ボクシングIBF世界ミニマム級暫定王座決定戦(16日、東京・国立代々木競技場第二体育館)に出場する同級4位の重岡銀次朗(23=ワタナベ)が14日、対戦相手の同級3位レネ・マーク・クアルト(26=フィリピン)への怒りをあらわにした。

 世界戦を2日後に控えたこの日の予備検診でクアルトと顔を合わせた銀次朗は、対戦相手の印象を問われると不機嫌そうにこう言い放った。「ちょっとナメてるっすね。顔で分かる。なんで腹立ったっす。ちょっとニヤついたりとか、そういうところが、火ついたっす。まあでもそのくらいナメてくれた方がやりがいあるんで」。同日のWBC世界ミニマム級暫定王座戦に臨む兄・優大も「(自身の対戦相手であるウィルフレッド)メンデスよりクアルトぶん殴りたくなりましたね。コイツ態度太いなって。まあ弟の相手なんで」と同調。兄弟の目には、クアルトの態度が不遜に映ったようだ。
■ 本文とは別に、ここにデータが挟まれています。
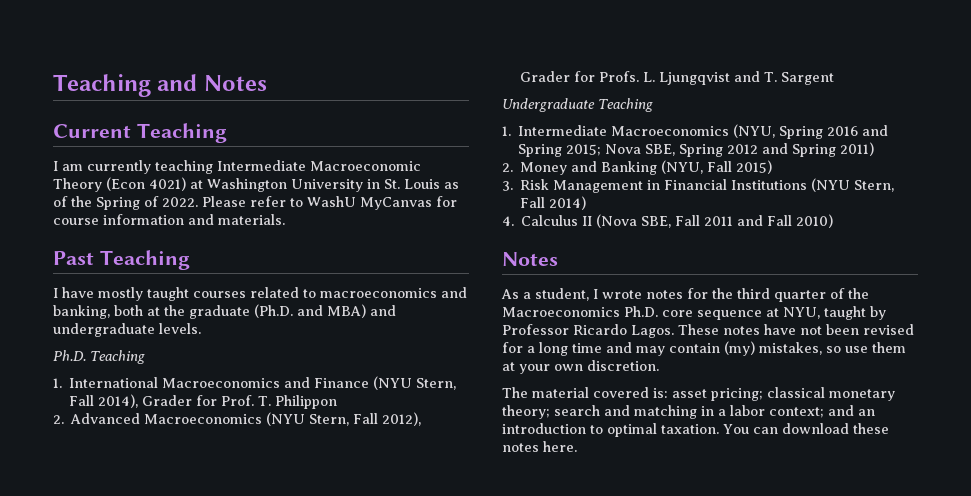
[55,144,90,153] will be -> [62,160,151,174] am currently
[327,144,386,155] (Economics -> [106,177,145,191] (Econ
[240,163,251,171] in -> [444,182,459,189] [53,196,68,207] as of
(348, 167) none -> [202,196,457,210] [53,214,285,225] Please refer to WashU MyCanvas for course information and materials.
 体格的には身長とリーチで劣るものの「めちゃめちゃやりやすそうだなと思いました」と、勝利への自信は揺るがない。決戦当日は2016年に地元に大きな被害をもたらした熊本地震の本震からちょうど7年となる。銀次朗は「たまたま同じ日になったので。明るいニュースを届けるしかないなと思います」とキッパリ。兄弟揃っての世界王座奪取で、復興が進む故郷に元気と勇気を与えるつもりだ。